Sunday, May 2, 2010

Unwinnable Situations

I wanted to pick up the thread I started on Friday with this blog post.

As I said before, RPGs are not Table Top Strategy games, yes they can be played like them in the form of Dungeon Crawls and such, but there is a reason that we refer to one as an RPG or Campaign and the other as a Dungeon Crawl. Now, this is also just my own belief and your mileage may vary, but as I've said time and time again an RPG is about telling a story. It is a creative experience where 2-3+ people get together and tell a story in the form of a game. Now the interesting thing about this is that the focus on narrative frees you up for various things. Heroes in stories are supposed to win in the end, but not always throughout the story. Sometimes the situation is just flat out unwinnable.

Look at Star Wars, specifically Episode IV when they are escaping the Death Star. Can you imagine what would have happened in a Table Top session there with players who felt that they should be able to win every fight? They would have been slaughtered as endless numbers of Storm Troopers and eventually Darth Vader himself showed up to kill them.

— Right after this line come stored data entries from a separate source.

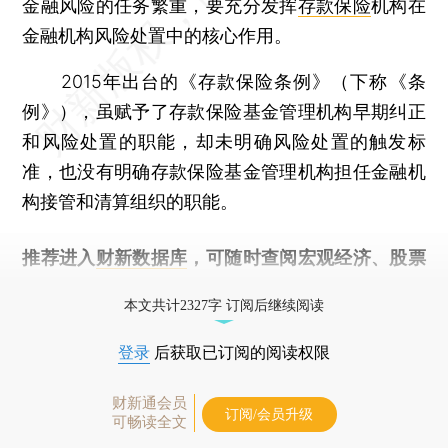
金融风险的任务繁重，要充分发挥
存款保险
机构在
金融机构风险处置中的核心作用。
2015年出台的《存款保险条例》（下称《条
例》），虽赋予了存款保险基金管理机构早期纠正
和风险处置的职能，却未明确风险处置的触发标
准，也没有明确存款保险基金管理机构担任金融机
构接管和清算组织的职能。
推荐进入
财新数据库
，可随时查阅宏观经济、股票
债券、公司人物，财经信息尽在掌握。
本文共计2327字 订阅后继续阅读
登录
后获取已订阅的阅读权限
财新通会员
订阅/会员升级
可畅读全文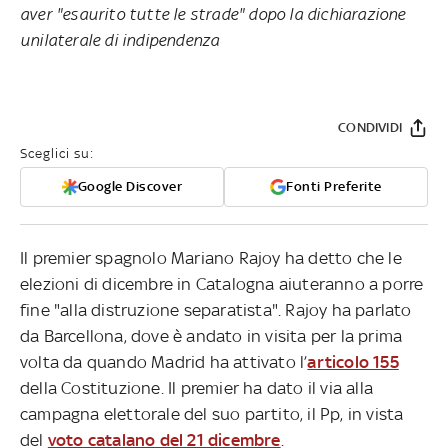
aver "esaurito tutte le strade" dopo la dichiarazione
unilaterale di indipendenza
CONDIVIDI
Sceglici su:
Google Discover
Fonti Preferite
Il premier spagnolo Mariano Rajoy ha detto che le
elezioni di dicembre in Catalogna aiuteranno a porre
fine "alla distruzione separatista". Rajoy ha parlato
da Barcellona, dove è andato in visita per la prima
volta da quando Madrid ha attivato l’
articolo 155
della Costituzione. Il premier ha dato il via alla
campagna elettorale del suo partito, il Pp, in vista
del
voto catalano del 21 dicembre
.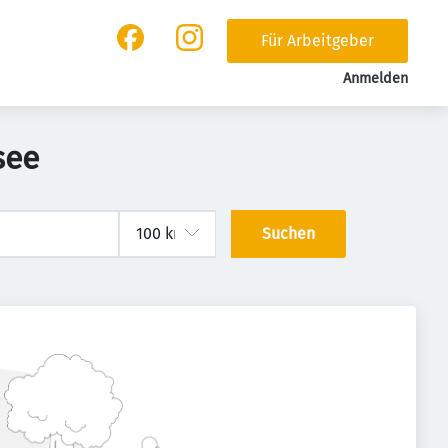
Für Arbeitgeber
Anmelden
see
Suchen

The fight was unwinnable, so they fled and the story continues.

Look at the Terminator movies, where every time the evil terminator shows up there is a fight, but in the end the good guys are running away. They know the fight is unwinnable, and so they flee until the very end when they can't flee anymore. Where sure, victory comes, but it comes because of a number of factors and usually at a great cost.

I can't tell you how many movies, books, comics, or other things I've seen where at some point of the story the hero is surrounded by more people than they can take on and they have to surrender, or they have to run away. These moments can happen in a Table Top as well too, and the results will be a good indication of how well you know your players, how well you can convey information, and what assumptions they have of the situation and the game.

Now, before I go further I need to make something clear. I am defining 'Win' here very narrowly. The winning of the fight, as in the defeating of all opponents. This is how most players define it too in my experience so I am using it. I am also speaking of unwinnable situations, not inescapable situations. If you put the player into a situation where the only thing they can do is die, you aren't being a good GM. In fact, any time you put the character into a situation where they can only do one thing you are being a bad GM in my opinion.

Keeping that in mind, remember to leave a door open for the players. Confronting them with overwhelming numbers is one thing, but if they don't know there is a way out they won't go for it. It short circuits their brain into thinking this is an obstacle that needs to be defeated, not necessarily overcome in some other way. So you need to make sure they know that fleeing is an option, or that there is some other way to deal with the problem that allows the story to continue. Maybe not in the "everything goes my way" way that they were hoping for at that moment, but it will at least continue.

Also, I am using combat as the example as it is the most common place that I have seen Players have the "I'm supposed to win this" mentality. Something about it being so mechanics heavy I think. That does not mean it does not also exist in other areas.

For an anecdotal example, in the most recent session of my Greymoore game I did this to one of the players. He had gone off alone into the city, despite knowing he was being hunted, and ran into his father. I'd clearly said to him that they were being herded, but he kept following along. The result was a dead father and him surrounded by 7 warriors who were all, individually, better than him. Not a fight he can win. The character however was torn on what to do, and ended up being critically wounded to the point of being unable to act before finally deciding to escape. The result was being captured, and the game taking a turn for a while as the other players then had to find out what had happened and rescue their friend before the bad guys won for real.

You can do it in your games as well. Just remember to point out that there is a way out aside from fighting to the end. The straight forward solution is not always right, and sometimes discretion is the better part of valor. Whatever PCs and tv shows want to say about it.

Have fun with it, and Happy gaming!

2 comments:

  1. I posted this over on the Role Play Media Network, but...

    What do you think about games like Mutants and Masterminds, FATE or Savage Worlds where the GM can offer Fate points and the like to players who buy into unwinnable situations rather than stubbornly fight them?

    ReplyDelete
  2. Honestly I love them. I talked about it earlier on here a bit (no, I don't expect you to back track for it). But I am all for rewarding people for going along.

    I actually also particularly like Mutants and Masterminds for the complications system. Where you can make things happen to yourself, or point out to the GM how you want bad things to affect you and make trouble for you.

    Generally speaking, I feel any time a player 'takes one for the team' and does something that can hinder them, but makes the game as a whole more fun for everyone (or at least a lot more interesting) that they should be rewarded for it. The reason is exactly as you said, it helps stop stubbornly fighting it by essentially paying for it. "Sure you got hosed here, but guess what, I'm going to give you something to make it that much harder later. Thanks for taking it well".